Check each line of the data below for the word "lists", then extract the ones that have it.

Segment Start: INPUT

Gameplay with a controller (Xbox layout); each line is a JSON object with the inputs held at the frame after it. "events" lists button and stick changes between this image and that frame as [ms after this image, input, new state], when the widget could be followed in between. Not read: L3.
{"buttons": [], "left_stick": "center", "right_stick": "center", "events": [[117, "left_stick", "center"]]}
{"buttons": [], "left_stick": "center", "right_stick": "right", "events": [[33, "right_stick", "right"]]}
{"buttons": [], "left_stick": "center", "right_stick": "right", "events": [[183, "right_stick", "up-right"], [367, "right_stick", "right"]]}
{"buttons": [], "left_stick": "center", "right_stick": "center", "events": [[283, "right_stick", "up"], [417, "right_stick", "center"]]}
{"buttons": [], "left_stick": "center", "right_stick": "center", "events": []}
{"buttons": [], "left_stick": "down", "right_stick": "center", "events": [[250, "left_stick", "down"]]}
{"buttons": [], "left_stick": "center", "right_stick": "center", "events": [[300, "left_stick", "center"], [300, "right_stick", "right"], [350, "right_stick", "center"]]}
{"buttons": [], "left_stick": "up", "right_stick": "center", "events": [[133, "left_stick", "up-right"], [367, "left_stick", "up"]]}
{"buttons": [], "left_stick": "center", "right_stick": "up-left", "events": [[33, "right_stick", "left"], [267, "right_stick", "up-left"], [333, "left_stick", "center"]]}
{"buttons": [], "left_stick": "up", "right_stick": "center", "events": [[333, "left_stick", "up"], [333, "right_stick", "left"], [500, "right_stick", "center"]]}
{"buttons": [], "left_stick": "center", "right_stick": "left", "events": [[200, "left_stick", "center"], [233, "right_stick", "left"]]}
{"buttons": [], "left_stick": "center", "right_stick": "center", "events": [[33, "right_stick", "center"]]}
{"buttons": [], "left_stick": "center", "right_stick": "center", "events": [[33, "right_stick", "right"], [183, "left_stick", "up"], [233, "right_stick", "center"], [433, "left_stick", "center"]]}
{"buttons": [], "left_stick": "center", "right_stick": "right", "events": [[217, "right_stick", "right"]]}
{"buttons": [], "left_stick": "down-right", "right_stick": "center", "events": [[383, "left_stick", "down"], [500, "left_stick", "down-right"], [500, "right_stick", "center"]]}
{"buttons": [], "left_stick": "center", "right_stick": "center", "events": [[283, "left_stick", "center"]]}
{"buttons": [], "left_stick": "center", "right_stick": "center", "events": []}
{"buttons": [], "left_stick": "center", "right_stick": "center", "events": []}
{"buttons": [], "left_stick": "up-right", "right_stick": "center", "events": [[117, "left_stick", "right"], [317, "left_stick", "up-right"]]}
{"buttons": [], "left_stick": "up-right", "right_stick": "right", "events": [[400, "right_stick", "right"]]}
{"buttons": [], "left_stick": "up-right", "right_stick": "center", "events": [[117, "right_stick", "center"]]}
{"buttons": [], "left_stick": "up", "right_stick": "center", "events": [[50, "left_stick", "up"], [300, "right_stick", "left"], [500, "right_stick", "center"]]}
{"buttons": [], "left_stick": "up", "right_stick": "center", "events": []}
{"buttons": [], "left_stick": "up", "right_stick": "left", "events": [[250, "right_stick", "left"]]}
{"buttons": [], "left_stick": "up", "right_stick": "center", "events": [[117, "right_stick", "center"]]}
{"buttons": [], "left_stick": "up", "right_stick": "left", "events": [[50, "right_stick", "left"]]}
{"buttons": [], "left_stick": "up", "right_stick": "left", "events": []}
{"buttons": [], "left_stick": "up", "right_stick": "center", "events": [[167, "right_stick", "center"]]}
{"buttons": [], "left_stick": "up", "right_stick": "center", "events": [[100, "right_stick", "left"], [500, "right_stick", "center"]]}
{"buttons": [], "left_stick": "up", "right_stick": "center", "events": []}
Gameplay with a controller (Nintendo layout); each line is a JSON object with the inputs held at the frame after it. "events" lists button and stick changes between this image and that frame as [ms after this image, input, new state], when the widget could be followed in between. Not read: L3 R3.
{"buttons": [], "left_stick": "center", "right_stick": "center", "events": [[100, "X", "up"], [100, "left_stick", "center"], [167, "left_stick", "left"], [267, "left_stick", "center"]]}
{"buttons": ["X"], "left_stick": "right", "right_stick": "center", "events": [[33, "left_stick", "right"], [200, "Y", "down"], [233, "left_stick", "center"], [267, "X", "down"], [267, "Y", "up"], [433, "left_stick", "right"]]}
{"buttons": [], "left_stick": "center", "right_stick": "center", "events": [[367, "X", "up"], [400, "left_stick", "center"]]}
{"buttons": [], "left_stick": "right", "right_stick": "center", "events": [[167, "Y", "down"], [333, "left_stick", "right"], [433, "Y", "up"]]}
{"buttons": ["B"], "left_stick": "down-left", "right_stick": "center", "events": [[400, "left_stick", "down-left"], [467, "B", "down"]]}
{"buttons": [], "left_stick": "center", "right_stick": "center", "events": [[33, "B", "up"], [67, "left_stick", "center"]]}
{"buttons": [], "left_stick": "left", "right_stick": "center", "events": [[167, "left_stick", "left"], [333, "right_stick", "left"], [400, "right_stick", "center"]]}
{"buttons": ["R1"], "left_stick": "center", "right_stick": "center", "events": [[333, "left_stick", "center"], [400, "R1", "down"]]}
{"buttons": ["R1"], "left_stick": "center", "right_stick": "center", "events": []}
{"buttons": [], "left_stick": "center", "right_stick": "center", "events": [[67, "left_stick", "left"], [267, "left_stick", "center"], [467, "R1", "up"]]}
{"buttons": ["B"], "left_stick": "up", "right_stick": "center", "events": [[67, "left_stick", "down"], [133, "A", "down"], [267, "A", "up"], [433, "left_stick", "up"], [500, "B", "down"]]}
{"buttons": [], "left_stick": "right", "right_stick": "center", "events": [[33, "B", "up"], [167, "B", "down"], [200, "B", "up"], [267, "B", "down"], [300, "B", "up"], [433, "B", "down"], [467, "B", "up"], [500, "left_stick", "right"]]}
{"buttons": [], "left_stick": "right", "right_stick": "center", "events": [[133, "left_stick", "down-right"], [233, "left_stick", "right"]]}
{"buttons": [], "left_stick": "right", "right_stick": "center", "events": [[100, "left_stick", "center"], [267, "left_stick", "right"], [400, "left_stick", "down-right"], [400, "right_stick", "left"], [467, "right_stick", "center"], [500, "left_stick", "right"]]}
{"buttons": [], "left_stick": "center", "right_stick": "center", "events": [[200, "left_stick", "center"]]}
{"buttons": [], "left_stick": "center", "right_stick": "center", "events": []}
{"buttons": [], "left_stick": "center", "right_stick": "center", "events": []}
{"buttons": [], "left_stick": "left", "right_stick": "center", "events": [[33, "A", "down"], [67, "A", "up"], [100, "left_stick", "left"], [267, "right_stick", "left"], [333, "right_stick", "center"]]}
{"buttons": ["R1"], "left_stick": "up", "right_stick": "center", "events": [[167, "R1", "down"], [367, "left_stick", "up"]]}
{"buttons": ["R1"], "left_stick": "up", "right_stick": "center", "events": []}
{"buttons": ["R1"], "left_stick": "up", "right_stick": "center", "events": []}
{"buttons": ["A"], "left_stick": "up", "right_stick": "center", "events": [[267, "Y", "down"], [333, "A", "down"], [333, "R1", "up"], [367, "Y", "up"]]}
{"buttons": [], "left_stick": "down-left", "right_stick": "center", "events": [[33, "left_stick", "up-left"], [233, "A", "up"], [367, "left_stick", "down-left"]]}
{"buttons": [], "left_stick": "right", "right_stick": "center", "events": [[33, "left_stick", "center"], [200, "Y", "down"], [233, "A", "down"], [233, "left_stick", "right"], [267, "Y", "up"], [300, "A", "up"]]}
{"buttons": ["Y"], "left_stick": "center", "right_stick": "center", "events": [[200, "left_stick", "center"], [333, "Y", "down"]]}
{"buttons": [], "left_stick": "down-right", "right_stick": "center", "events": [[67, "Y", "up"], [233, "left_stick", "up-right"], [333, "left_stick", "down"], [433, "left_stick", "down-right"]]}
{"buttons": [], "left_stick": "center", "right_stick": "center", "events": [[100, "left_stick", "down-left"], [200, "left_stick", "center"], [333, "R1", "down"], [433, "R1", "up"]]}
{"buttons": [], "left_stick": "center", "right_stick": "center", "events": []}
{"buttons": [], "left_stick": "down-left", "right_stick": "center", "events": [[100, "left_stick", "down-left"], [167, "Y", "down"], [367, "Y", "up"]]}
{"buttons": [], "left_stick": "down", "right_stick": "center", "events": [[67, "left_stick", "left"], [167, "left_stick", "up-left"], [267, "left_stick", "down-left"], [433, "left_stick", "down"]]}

Segment End: INPUT

» WRITTEN REPLY:
Gameplay with a controller (Xbox layout); each line is a JSON object with the inputs held at the frame after it. "events" lists button and stick changes between this image and that frame as [ms after this image, input, new state], when the widget could be followed in between. Not read: L3.
Gameplay with a controller (Nintendo layout); each line is a JSON object with the inputs held at the frame after it. "events" lists button and stick changes between this image and that frame as [ms after this image, input, new state], when the widget could be followed in between. Not read: L3 R3.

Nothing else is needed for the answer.